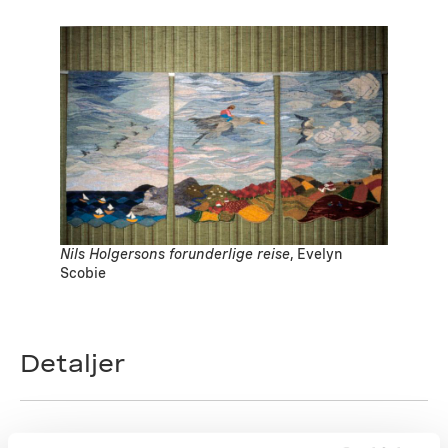
Nils Holgersons forunderlige reise
, Evelyn
Scobie
Detaljer
Evelyn Scobie
Kunstner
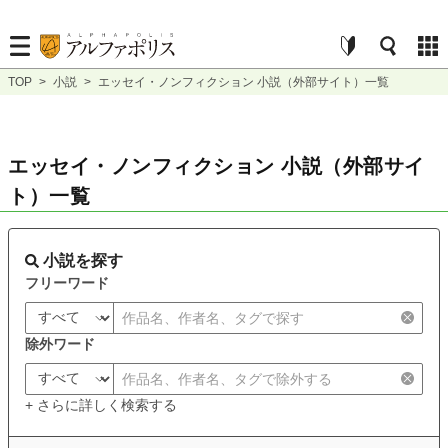
TOP
>
小説
>
エッセイ・ノンフィクション 小説（外部サイト）一覧
エッセイ・ノンフィクション 小説（外部サイ
ト）一覧
小説を探す
フリーワード
除外ワード
+ さらに詳しく検索する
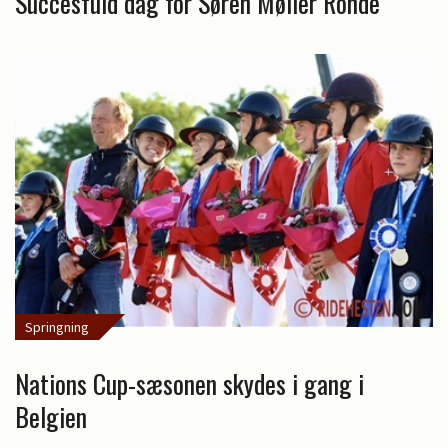
Succesfuld dag for Søren Møller Rohde
Springning
Nations Cup-sæsonen skydes i gang i
Belgien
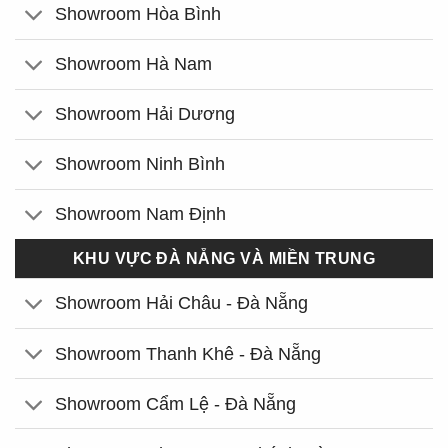
Showroom Hòa Bình
Showroom Hà Nam
Showroom Hải Dương
Showroom Ninh Bình
Showroom Nam Định
KHU VỰC ĐÀ NẴNG VÀ MIỀN TRUNG
Showroom Hải Châu - Đà Nẵng
Showroom Thanh Khê - Đà Nẵng
Showroom Cẩm Lệ - Đà Nẵng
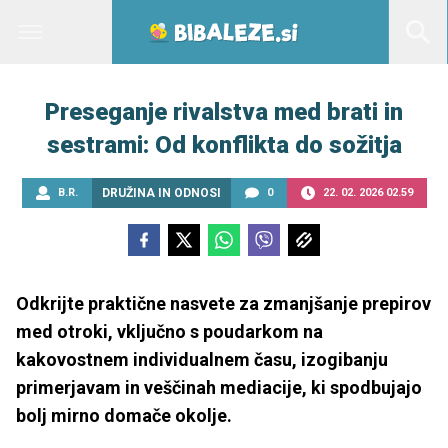
Preseganje rivalstva med brati in
sestrami: Od konflikta do sožitja
B.R.
DRUŽINA IN ODNOSI
0
22. 02. 2026 02.59
Odkrijte praktične nasvete za zmanjšanje prepirov
med otroki, vključno s poudarkom na
kakovostnem individualnem času, izogibanju
primerjavam in veščinah mediacije, ki spodbujajo
bolj mirno domače okolje.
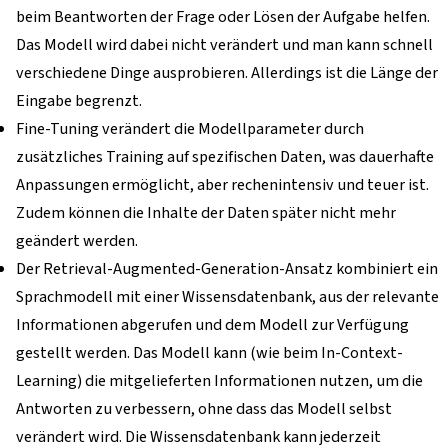
beim Beantworten der Frage oder Lösen der Aufgabe helfen.
Das Modell wird dabei nicht verändert und man kann schnell
verschiedene Dinge ausprobieren. Allerdings ist die Länge der
Eingabe begrenzt.
Fine-Tuning verändert die Modellparameter durch
zusätzliches Training auf spezifischen Daten, was dauerhafte
Anpassungen ermöglicht, aber rechenintensiv und teuer ist.
Zudem können die Inhalte der Daten später nicht mehr
geändert werden.
Der Retrieval-Augmented-Generation-Ansatz kombiniert ein
Sprachmodell mit einer Wissensdatenbank, aus der relevante
Informationen abgerufen und dem Modell zur Verfügung
gestellt werden. Das Modell kann (wie beim In-Context-
Learning) die mitgelieferten Informationen nutzen, um die
Antworten zu verbessern, ohne dass das Modell selbst
verändert wird. Die Wissensdatenbank kann jederzeit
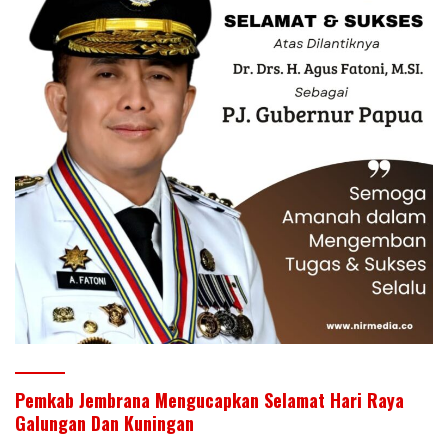
Pemkab Jembrana Mengucapkan Selamat Hari Raya
Galungan Dan Kuningan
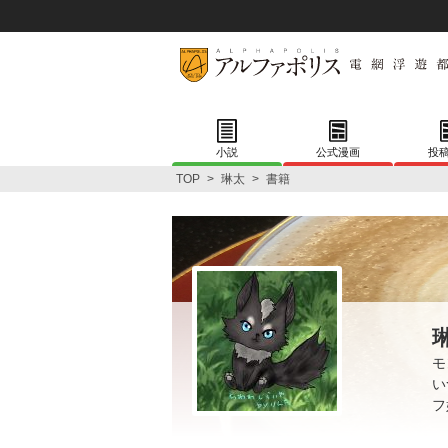
小説
公式漫画
投
TOP
>
琳太
>
書籍
モ
い
フ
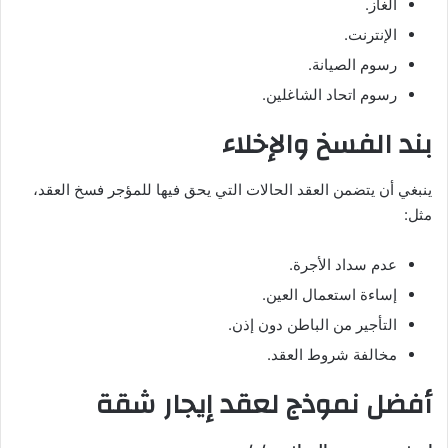
الغاز.
الإنترنت.
رسوم الصيانة.
رسوم اتحاد الشاغلين.
بند الفسخ والإخلاء
ينبغي أن يتضمن العقد الحالات التي يحق فيها للمؤجر فسخ العقد،
مثل:
عدم سداد الأجرة.
إساءة استعمال العين.
التأجير من الباطن دون إذن.
مخالفة شروط العقد.
أفضل نموذج لعقد إيجار شقة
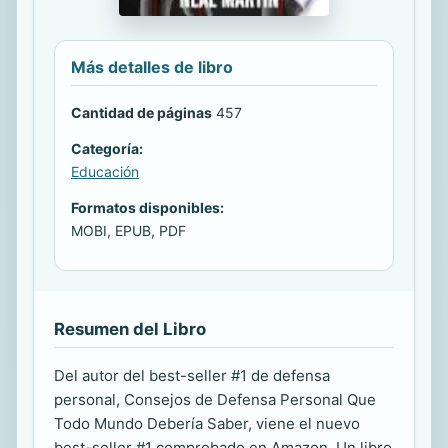
Más detalles de libro
Cantidad de páginas
457
Categoría:
Educación
Formatos disponibles:
MOBI, EPUB, PDF
Resumen del Libro
Del autor del best-seller #1 de defensa
personal, Consejos de Defensa Personal Que
Todo Mundo Debería Saber, viene el nuevo
best-seller #1 comprobado en Amazon. Un libro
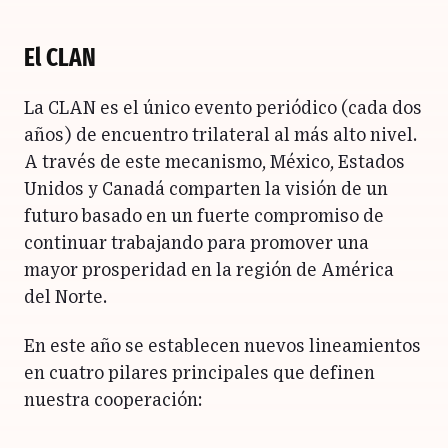
El CLAN
La CLAN es el único evento periódico (cada dos
años) de encuentro trilateral al más alto nivel.
A través de este mecanismo, México, Estados
Unidos y Canadá comparten la visión de un
futuro basado en un fuerte compromiso de
continuar trabajando para promover una
mayor prosperidad en la región de América
del Norte.
En este año se establecen nuevos lineamientos
en cuatro pilares principales que definen
nuestra cooperación:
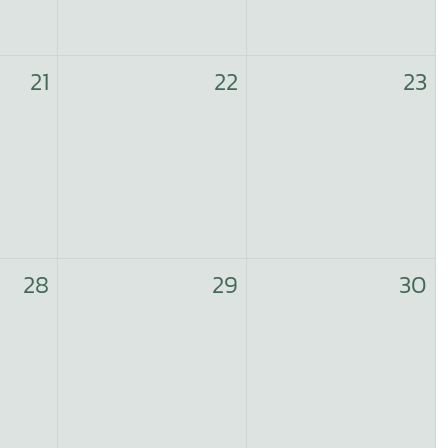
21
22
23
28
29
30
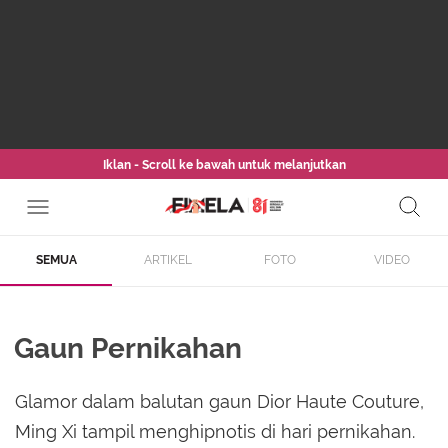
Iklan - Scroll ke bawah untuk melanjutkan
SEMUA
ARTIKEL
FOTO
VIDEO
Gaun Pernikahan
Glamor dalam balutan gaun Dior Haute Couture,
Ming Xi tampil menghipnotis di hari pernikahan.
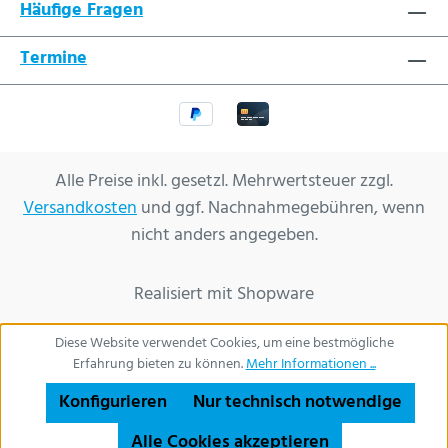
Häufige Fragen
Termine
Alle Preise inkl. gesetzl. Mehrwertsteuer zzgl.
Versandkosten
und ggf. Nachnahmegebühren, wenn
nicht anders angegeben.
Realisiert mit Shopware
Diese Website verwendet Cookies, um eine bestmögliche
Erfahrung bieten zu können.
Mehr Informationen ...
Konfigurieren
Nur technisch notwendige
Alle Cookies akzeptieren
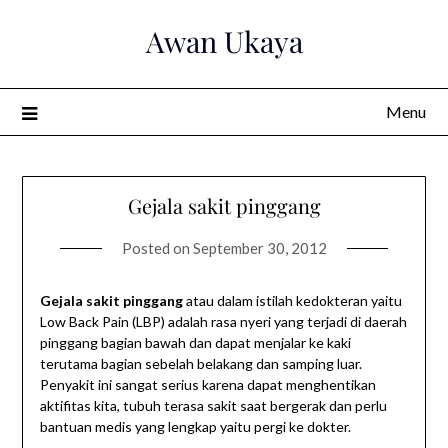
Skip
Awan Ukaya
to
content
Menu
Gejala sakit pinggang
Posted on
September 30, 2012
Gejala sakit pinggang
atau dalam istilah kedokteran yaitu
Low Back Pain (LBP) adalah rasa nyeri yang terjadi di daerah
pinggang bagian bawah dan dapat menjalar ke kaki
terutama bagian sebelah belakang dan samping luar.
Penyakit ini sangat serius karena dapat menghentikan
aktifitas kita, tubuh terasa sakit saat bergerak dan perlu
bantuan medis yang lengkap yaitu pergi ke dokter.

....

**WHAT TO PRODUCE:**
Your answer must be the exact lines of the records from the first one through the line containing "Anpassungen ermöglicht, aber", with no pictures in it.

**WRITTEN SOLUTION:**
Nils Holgersons forunderlige reise
, Evelyn
Scobie
Detaljer
Evelyn Scobie
Kunstner
TOP
>
小説
>
エッセイ・ノンフィクション 小説（外部サイト）一覧
エッセイ・ノンフィクション 小説（外部サイ
ト）一覧
小説を探す
フリーワード
除外ワード
+ さらに詳しく検索する
Succesfuld dag for Søren Møller Rohde
Springning
Nations Cup-sæsonen skydes i gang i
Belgien
Showroom Hòa Bình
Showroom Hà Nam
Showroom Hải Dương
Showroom Ninh Bình
Showroom Nam Định
KHU VỰC ĐÀ NẴNG VÀ MIỀN TRUNG
Showroom Hải Châu - Đà Nẵng
Showroom Thanh Khê - Đà Nẵng
Showroom Cẩm Lệ - Đà Nẵng
Preseganje rivalstva med brati in
sestrami: Od konflikta do sožitja
B.R.
DRUŽINA IN ODNOSI
0
22. 02. 2026 02.59
Odkrijte praktične nasvete za zmanjšanje prepirov
med otroki, vključno s poudarkom na
kakovostnem individualnem času, izogibanju
primerjavam in veščinah mediacije, ki spodbujajo
bolj mirno domače okolje.
beim Beantworten der Frage oder Lösen der Aufgabe helfen.
Das Modell wird dabei nicht verändert und man kann schnell
verschiedene Dinge ausprobieren. Allerdings ist die Länge der
Eingabe begrenzt.
Fine-Tuning verändert die Modellparameter durch
zusätzliches Training auf spezifischen Daten, was dauerhafte
Anpassungen ermöglicht, aber rechenintensiv und teuer ist.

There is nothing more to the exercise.